An agreement must be published in the Canada Gazette or may be published in the Canada Treaty Series no later than 60 days after it comes into force.  Once published, a court may take “judicial notice” of the agreement (i.e., the existence of the treaty does not need to be proven by evidence).

Where the Canadian government undertakes a search and seizure pursuant to a request by a foreign government, the procedural protections in sections 15, 16 and 19 of the Act will continue to apply, except to the extent that those sections are inconsistent with Part III. Those sections set out search warrant requirements, procedures for asserting solicitor-client privilege, and rules for retrieving data from a computer system.

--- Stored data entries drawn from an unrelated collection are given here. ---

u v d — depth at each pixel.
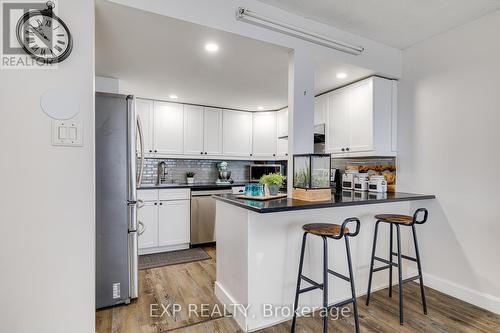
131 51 2.32
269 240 1.92
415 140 2.71
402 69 2.85
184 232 3.73
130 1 1.65
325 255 1.67
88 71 1.50
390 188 2.95
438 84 2.52
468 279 2.28
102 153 2.09
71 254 1.46
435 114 2.54
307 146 2.29
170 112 4.03
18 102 1.37
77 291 1.48
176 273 2.87
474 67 2.25
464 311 2.12
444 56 2.47
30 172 1.38
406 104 2.81
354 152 2.98
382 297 2.34
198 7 1.86
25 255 1.38
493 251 2.13
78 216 1.48
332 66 2.56
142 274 2.84
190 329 1.88
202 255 3.46
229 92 3.58
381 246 2.47
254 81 3.14
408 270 2.70
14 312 1.36
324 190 2.09
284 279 1.98
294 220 2.01
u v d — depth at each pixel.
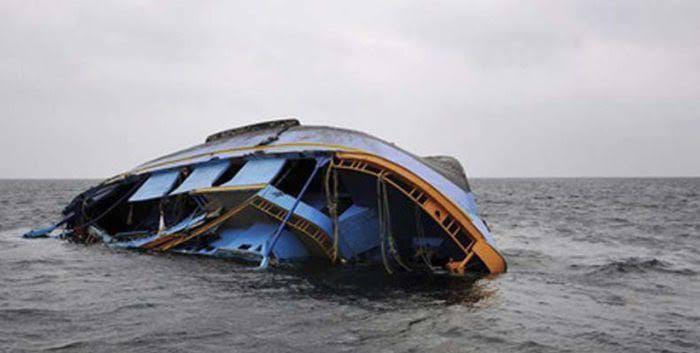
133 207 30.00
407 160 19.05
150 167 28.11
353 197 19.19
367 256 18.66
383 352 8.98
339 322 10.74
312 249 18.98
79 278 15.65
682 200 70.00
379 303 12.45
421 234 17.98
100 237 26.25
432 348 9.25
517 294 13.70
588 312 12.01
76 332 9.96
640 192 102.56
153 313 11.38
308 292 13.62
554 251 22.62
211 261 18.98
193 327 10.30
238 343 9.34
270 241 18.50
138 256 20.64
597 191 109.50
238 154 22.59
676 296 13.84
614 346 9.58
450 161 22.27
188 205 25.72
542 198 77.25
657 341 9.90
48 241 26.89
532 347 9.44
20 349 8.94
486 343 9.60
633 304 12.86
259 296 13.11
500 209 52.34
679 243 25.75
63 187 150.50
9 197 78.00
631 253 22.12
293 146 20.62
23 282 15.05
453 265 16.77
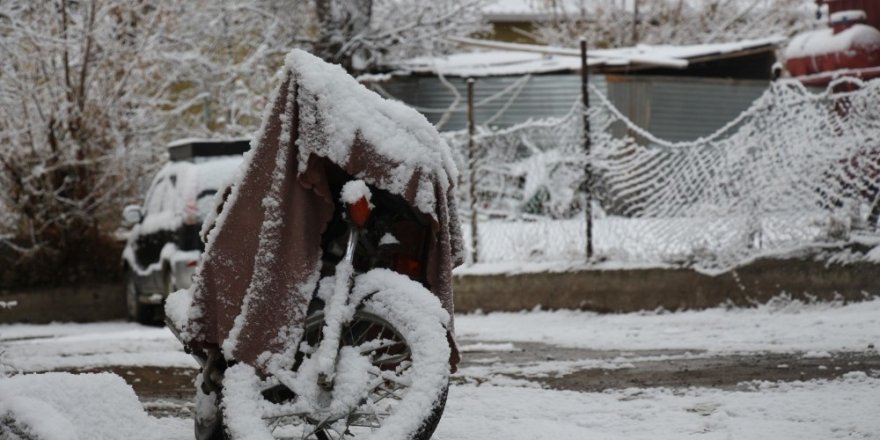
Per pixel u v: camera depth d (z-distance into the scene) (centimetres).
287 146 551
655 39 3422
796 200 1291
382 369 558
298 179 546
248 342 537
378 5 2652
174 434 691
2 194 1869
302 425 696
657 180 1377
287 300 540
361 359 532
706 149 1348
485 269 1462
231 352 538
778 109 1299
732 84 2402
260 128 561
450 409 751
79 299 1853
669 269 1345
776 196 1299
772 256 1288
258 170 555
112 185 1941
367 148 552
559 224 1445
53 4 1942
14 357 1169
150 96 2178
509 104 2445
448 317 554
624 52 2450
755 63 2550
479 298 1457
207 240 583
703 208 1343
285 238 546
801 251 1276
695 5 3434
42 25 1944
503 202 1493
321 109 550
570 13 3459
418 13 2603
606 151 1413
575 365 955
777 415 684
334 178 574
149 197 1648
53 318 1841
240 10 2389
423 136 565
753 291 1296
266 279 540
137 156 2000
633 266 1370
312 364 535
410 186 554
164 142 2180
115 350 1219
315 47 2588
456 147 1530
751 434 630
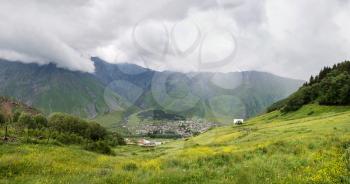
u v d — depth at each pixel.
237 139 63.25
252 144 42.28
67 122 91.81
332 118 70.44
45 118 93.75
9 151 27.98
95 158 33.03
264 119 136.62
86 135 90.56
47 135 50.34
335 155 20.48
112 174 18.02
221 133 84.38
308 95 132.75
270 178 15.31
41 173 19.39
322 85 131.50
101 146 51.62
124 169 22.89
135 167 23.77
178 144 75.50
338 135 33.78
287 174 15.93
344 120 60.66
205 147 45.28
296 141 30.16
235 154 24.86
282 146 28.03
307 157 20.64
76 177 17.56
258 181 15.02
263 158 22.17
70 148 39.44
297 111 126.06
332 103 115.12
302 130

   B. Requests from Foreign States for Assistance – section 30.03

The Act contemplates four different judicial orders by which evidence may be gathered for use in a foreign proceeding:

  • a search and seizure order (i.e., a search warrant);

  • an order to permit evidence-gathering for use in the foreign state;

  • an order to permit the “virtual presence” (i.e., video teleconferencing) of a person in the foreign state; and

  • an order permitting the lending to a foreign state of an exhibit admitted previously as evidence in another proceeding.

In all cases, the process is commenced by the foreign state making a “request.”

   C. “Search and Seizure” Order – Search Warrant Requirements – sections 30.04 to 30.09

A warrant for the search and seizure of evidence is issued in the following manner:  The Minister of Justice, upon receiving a request, provides the Commissioner of Competition with the information necessary to apply ex parte(24) to a judge for the warrant; the judge(25) may issue the warrant where the judge is satisfied that there are reasonable grounds to believe that:

  • conduct that is the subject of the request by the foreign state is taking place, has taken place or will take place;

  • evidence of the conduct will be found on the premises for which the warrant is sought; and

  • it would not be more appropriate to make an “evidence-gathering order,” under section 30.11 (see below).

The judge must, at the time the warrant is issued, schedule a hearing to “consider the execution of the warrant.”  Any person claiming to have an interest in the information seized may make representations at the hearing.  The person who executes a search warrant must file with the court, at least five days in advance of the hearing, a written report concerning the execution of the warrant and a general description of the information seized.  After considering all the representations at the hearing, a judge of the court may:

  • order that the information be sent to the foreign state, subject to any conditions the judge considers desirable; and

  • if the search warrant has not been properly executed, order the information returned.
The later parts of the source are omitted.